_EXERCISE AIM_.
Answer these three questions from the Section 145 judgment below, one per line:
(a) What sum did the Magistrate order the opposite party to pay Bashiruddin as costs?
(b) In what language did the Magistrate record the evidence of the witnesses?
(c) In Matai v. Anant Ram, non-compliance with which section did the Judge lay great stress upon?

1. This is a reference by the learned Sessions Judge of Benares recommending that an order passed by a Special Magistrate of the First Class under Section 145, Criminal P.C., be set aside, or in the alternative that the order be modified as to costs.
2. It appears that one Bashiruddin started proceedings under Section 145, Criminal P.C., against the opposite party, who are now the applicants before me, alleging that a certain chabutra belonged to him and that the accused were interfering with his possession and were likely to commit a breach of the peace. The Magistrate found that the chabutra was in Bashiruddin's possession and passed orders restraining the opposite party from interfering with Bashiruddin's possession and ordered them severally and jointly to pay to Bashiruddin a sum of Rs. 428-6-0 as costs under Section 148 (3). It appears that the Magistrate recorded the evidence of the witnesses in English and that the evidence of the witnesses was not recorded in the vernacular either by the Magistrate himself or by any other person in his presence. This procedure being in contravention of the provisions of' Section 356, Criminal P.C., constituted an illegality or irregularity, in the opinion of the learned Sessions Judge, such as to vitiate the whole proceedings.
3. As proceedings under Section 145 of the Code are inquiries under Ch. 12 of the Code it is clear that under Section 356 (1) the evidence of each witness should have been taken down in writing in the vernacular by the Magistrate himself, or in his presence and hearing and under his personal direction and superintendence, and should have been signed by him. This procedure was not followed. The learned Sessions Judge states that the Magistrate kept only an English memorandum of the evidence. I think the Magistrate's record amounts to more than a memorandum. He did in fact record the evidence of the witnesses at length and in great detail and I think his record amounts to more than a memorandum but it is certainly in English and there is no vernacular record, so it must be conceded that the provisions of Section 356 have not been complied with.
4. The question then arises whether this error or irregularity or illegality is sufficient to vitiate the whole proceedings. It is argued by the learned advocate for the applicants that the provisions of Section 356 (1) are imperative and that a breach of these provisions amounts to an illegality and not a mere irregularity such as might be curable under Section 537. He has cited certain authorities which more or less support his contention. In the case of Matai v. Anant Ram  A.W.N. 164 a single Judge of this Court set aside an order passed by a Magistrate on account of various irregularities. One of the irregularities specified was that the Magistrate had failed to comply with the provisions of Section 356 since he had recorded the evidence of witnesses in English only and had not kept any vernacular record. It must be noted, however, that this was by no means the only irregularity. It appears to me that the Judge laid great stress upon the non-compliance with the provisions of Section 202. He did not hold that the failure to observe the provisions of Section 356 was of itself and apart from all other considerations sufficient to vitiate the order. This decision therefore does not clearly support the applicant's contention.

_PROVIDED DATA_.
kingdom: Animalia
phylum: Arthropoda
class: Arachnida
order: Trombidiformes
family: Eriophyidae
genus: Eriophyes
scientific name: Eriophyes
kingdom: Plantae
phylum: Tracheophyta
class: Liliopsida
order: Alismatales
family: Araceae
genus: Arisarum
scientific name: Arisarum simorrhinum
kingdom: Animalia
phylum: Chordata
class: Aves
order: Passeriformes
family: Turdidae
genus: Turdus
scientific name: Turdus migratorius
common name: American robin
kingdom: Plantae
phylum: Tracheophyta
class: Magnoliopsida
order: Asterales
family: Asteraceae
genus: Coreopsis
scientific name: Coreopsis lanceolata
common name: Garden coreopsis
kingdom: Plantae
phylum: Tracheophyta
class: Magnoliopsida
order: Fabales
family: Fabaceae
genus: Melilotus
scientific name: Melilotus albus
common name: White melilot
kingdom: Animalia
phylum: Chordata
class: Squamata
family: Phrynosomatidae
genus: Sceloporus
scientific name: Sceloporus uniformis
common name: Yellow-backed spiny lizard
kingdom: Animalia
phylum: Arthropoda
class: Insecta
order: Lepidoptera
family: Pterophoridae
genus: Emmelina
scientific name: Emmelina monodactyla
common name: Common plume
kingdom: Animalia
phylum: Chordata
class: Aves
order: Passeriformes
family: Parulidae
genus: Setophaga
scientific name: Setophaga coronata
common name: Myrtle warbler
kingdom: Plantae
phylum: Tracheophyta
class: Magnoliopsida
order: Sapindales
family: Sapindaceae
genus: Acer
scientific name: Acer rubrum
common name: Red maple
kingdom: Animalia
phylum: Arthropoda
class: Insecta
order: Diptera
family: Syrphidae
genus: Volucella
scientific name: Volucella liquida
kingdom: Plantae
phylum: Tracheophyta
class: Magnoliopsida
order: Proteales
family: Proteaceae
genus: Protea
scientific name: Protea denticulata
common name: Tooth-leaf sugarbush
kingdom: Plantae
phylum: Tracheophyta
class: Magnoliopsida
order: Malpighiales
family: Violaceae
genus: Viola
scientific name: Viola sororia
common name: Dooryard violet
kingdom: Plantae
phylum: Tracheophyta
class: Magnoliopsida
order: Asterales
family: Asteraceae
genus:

_RESPONSE FOR THIS EXERCISE_.
(a) Rs. 428-6-0, under Section 148 (3)
(b) English
(c) Section 202